VITA-E:融合视觉、听觉、语音与动作的并发式自然交互系统
VITA-E: Natural Embodied Interaction with Concurrent Seeing, Hearing, Speaking, and Acting
October 21, 2025
作者: Xiaoyu Liu, Chaoyou Fu, Chi Yan, Chu Wu, Haihan Gao, Yi-Fan Zhang, Shaoqi Dong, Cheng Qian, Bin Luo, Xiuyong Yang, Guanwu Li, Yusheng Cai, Yunhang Shen, Deqiang Jiang, Haoyu Cao, Xing Sun, Caifeng Shan, Ran He
cs.AI
摘要
当前视觉-语言-动作模型常受限于僵化、静态的交互范式,缺乏同步观察、聆听、表达与执行的能力,且无法动态处理实时用户中断。这种局限性阻碍了具身智能体的无缝协同,导致用户体验僵硬且响应迟缓。为解决这些问题,我们提出VITA-E——一种创新性具身交互框架,兼具行为并发与准实时中断处理能力。该框架的核心是双模型架构:两个并行运行的VLA实例分别作为"主动模型"和"待机模型",使具身智能体能够像人类多任务处理那样,同步且可中断地执行环境感知、语音监听、对话回应及动作执行。我们进一步提出"模型即控制器"范式,通过微调视觉语言模型生成特殊标记作为直接系统指令,将模型推理与系统行为紧密耦合。在实体人形机器人平台上的实验表明,VITA-E能可靠处理复杂交互场景。本框架兼容多种双系统VLA模型,在紧急停止和语音中断场景中实现极高成功率,同时成功完成语音与动作的并发执行。这一研究为构建更自然、更强大的具身辅助系统迈出重要一步。
English
Current Vision-Language-Action (VLA) models are often constrained by a rigid,
static interaction paradigm, which lacks the ability to see, hear, speak, and
act concurrently as well as handle real-time user interruptions dynamically.

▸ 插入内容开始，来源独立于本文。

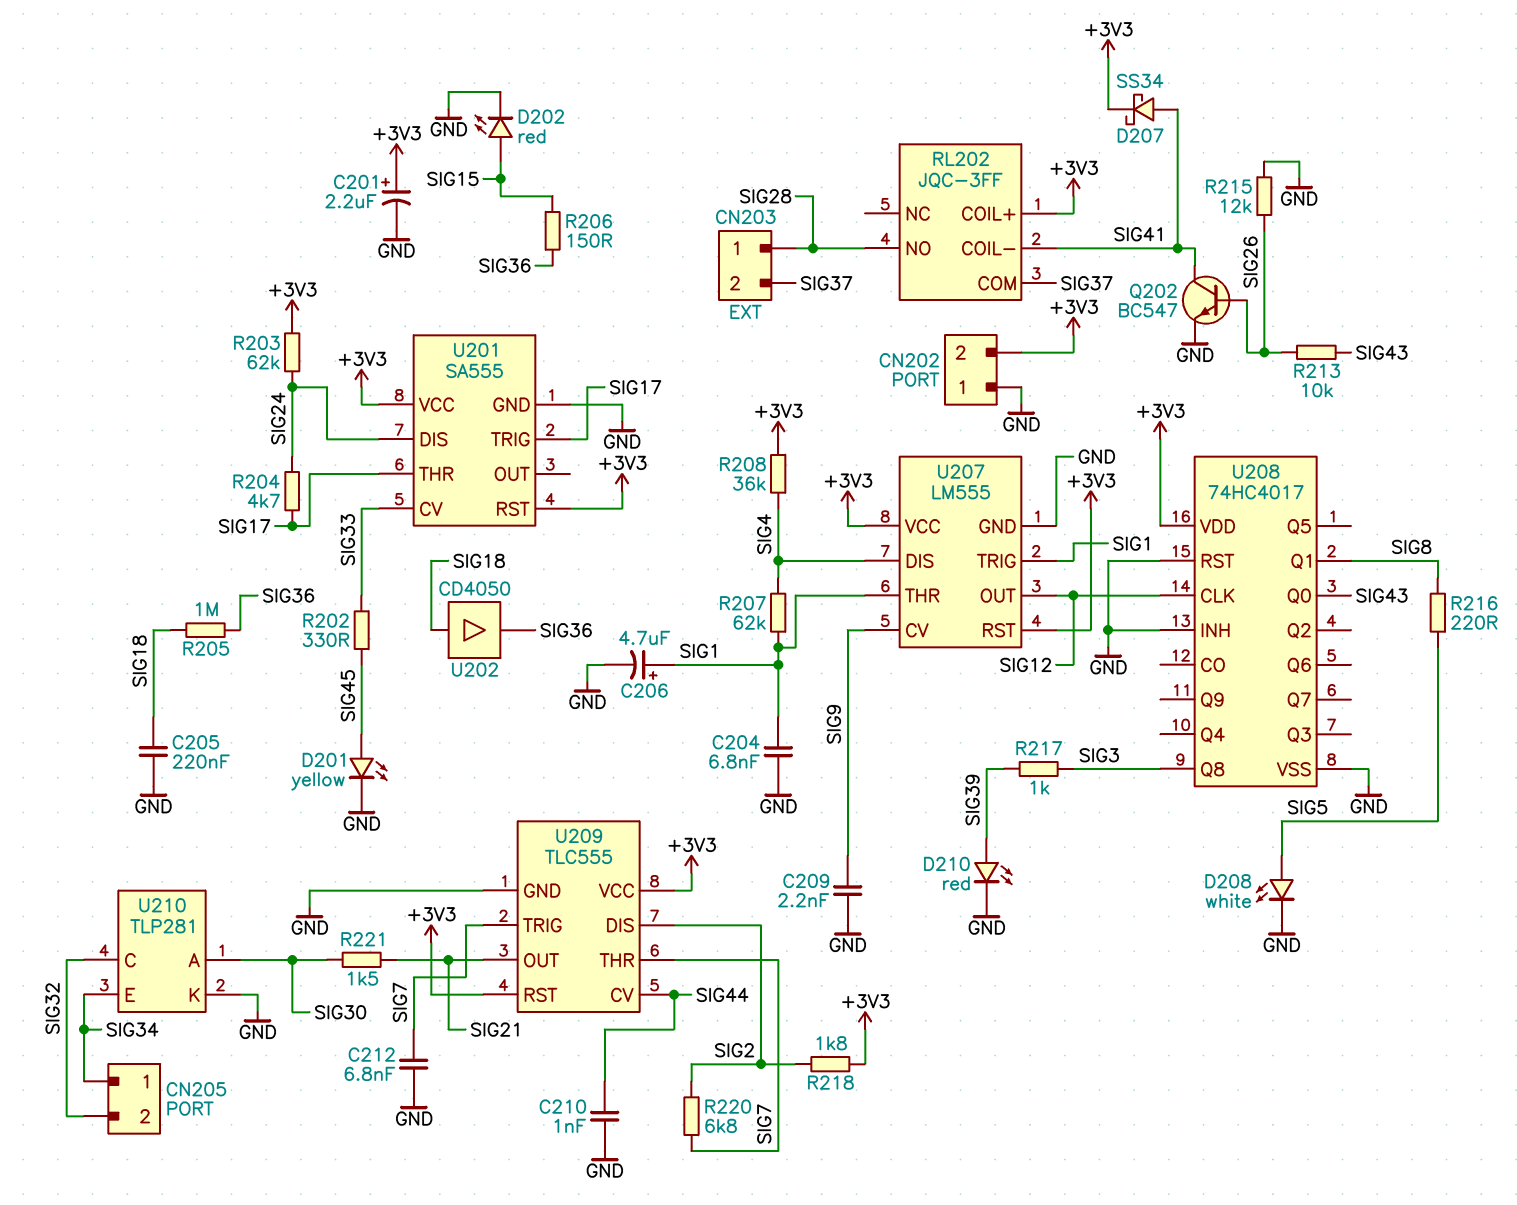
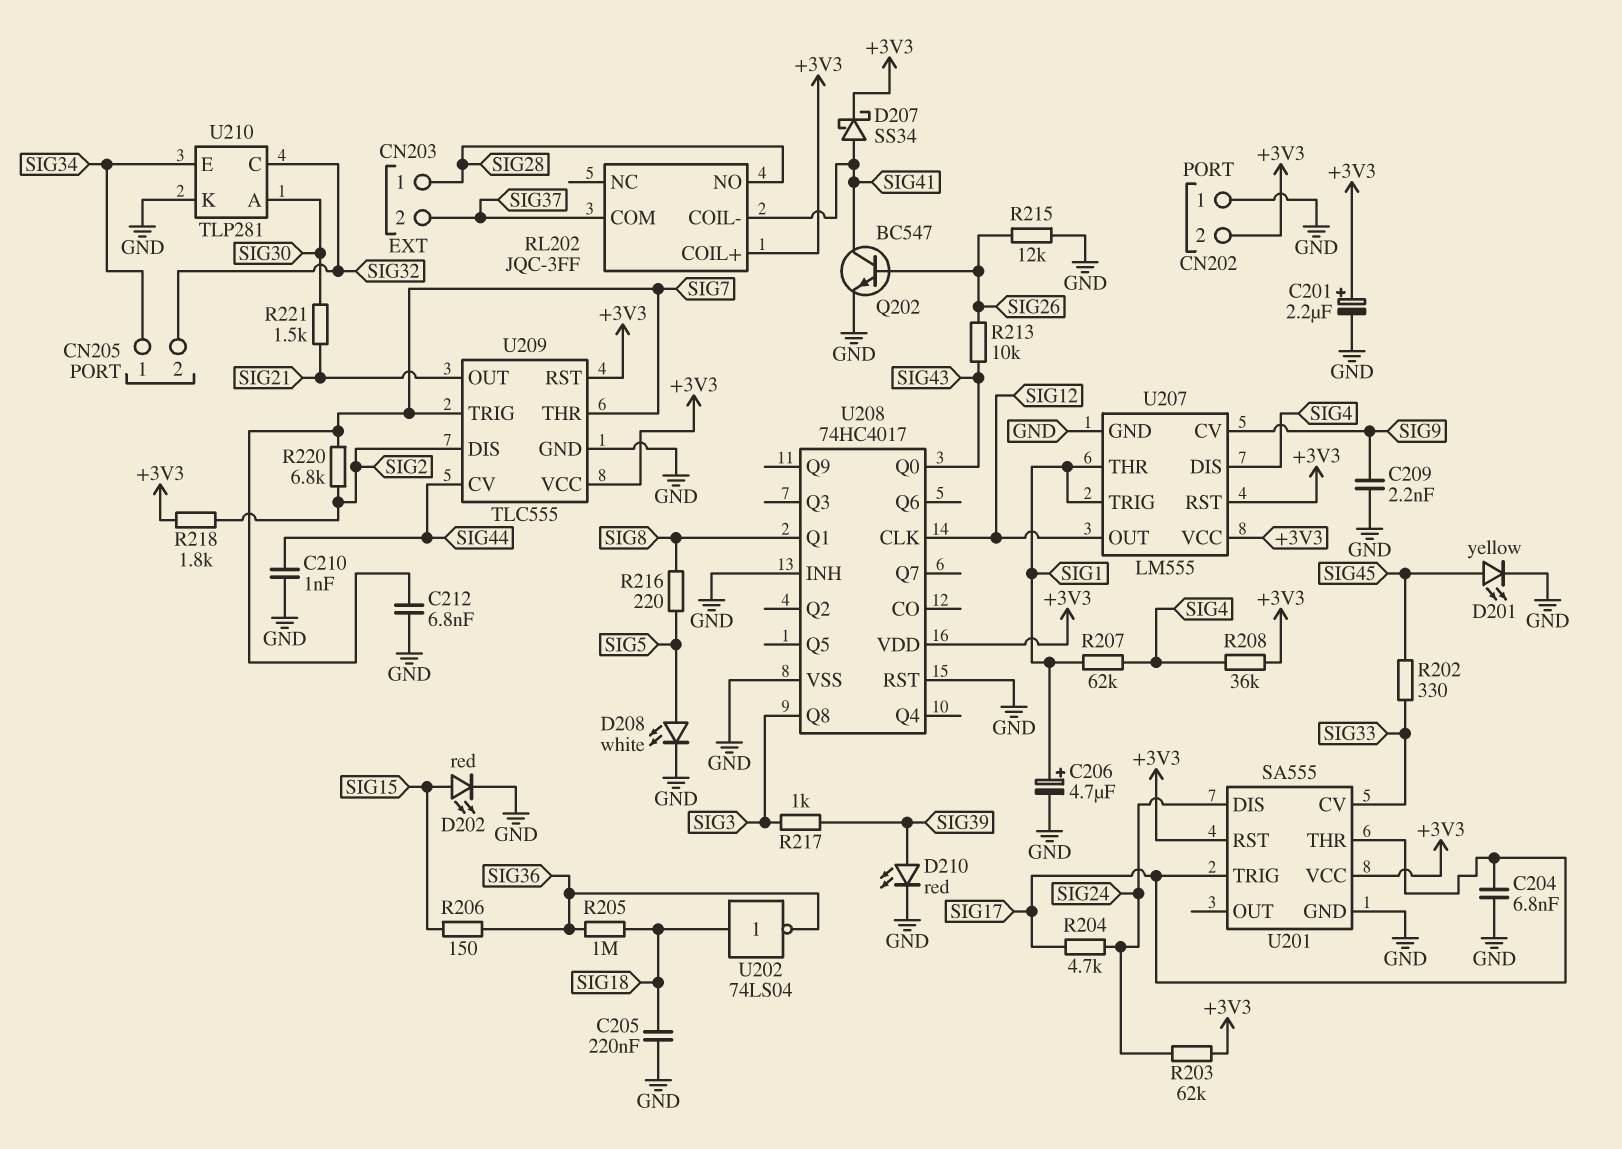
C204: 6.8nF (GND, SIG1) -> 6.8nF (GND, SIG17)
U202: buffer CD4050 (in SIG18, out SIG36) -> NOT 74LS04 (in SIG18, out SIG36)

This hinders seamless embodied collaboration, resulting in an inflexible and
unresponsive user experience. To address these limitations, we introduce
VITA-E, a novel embodied interaction framework designed for both behavioral
concurrency and nearly real-time interruption. The core of our approach is a
dual-model architecture where two parallel VLA instances operate as an ``Active
Model'' and a ``Standby Model'', allowing the embodied agent to observe its
environment, listen to user speech, provide verbal responses, and execute
actions, all concurrently and interruptibly, mimicking human-like multitasking
capabilities. We further propose a ``model-as-controller'' paradigm, where we
fine-tune the VLM to generate special tokens that serve as direct system-level
commands, coupling the model's reasoning with the system's behavior.
Experiments conducted on a physical humanoid platform demonstrate that VITA-E
can reliably handle complex interactive scenarios. Our framework is compatible
with various dual-system VLA models, achieving an extremely high success rate
on emergency stops and speech interruptions while also successfully performing
concurrent speech and action. This represents a significant step towards more
natural and capable embodied assistants.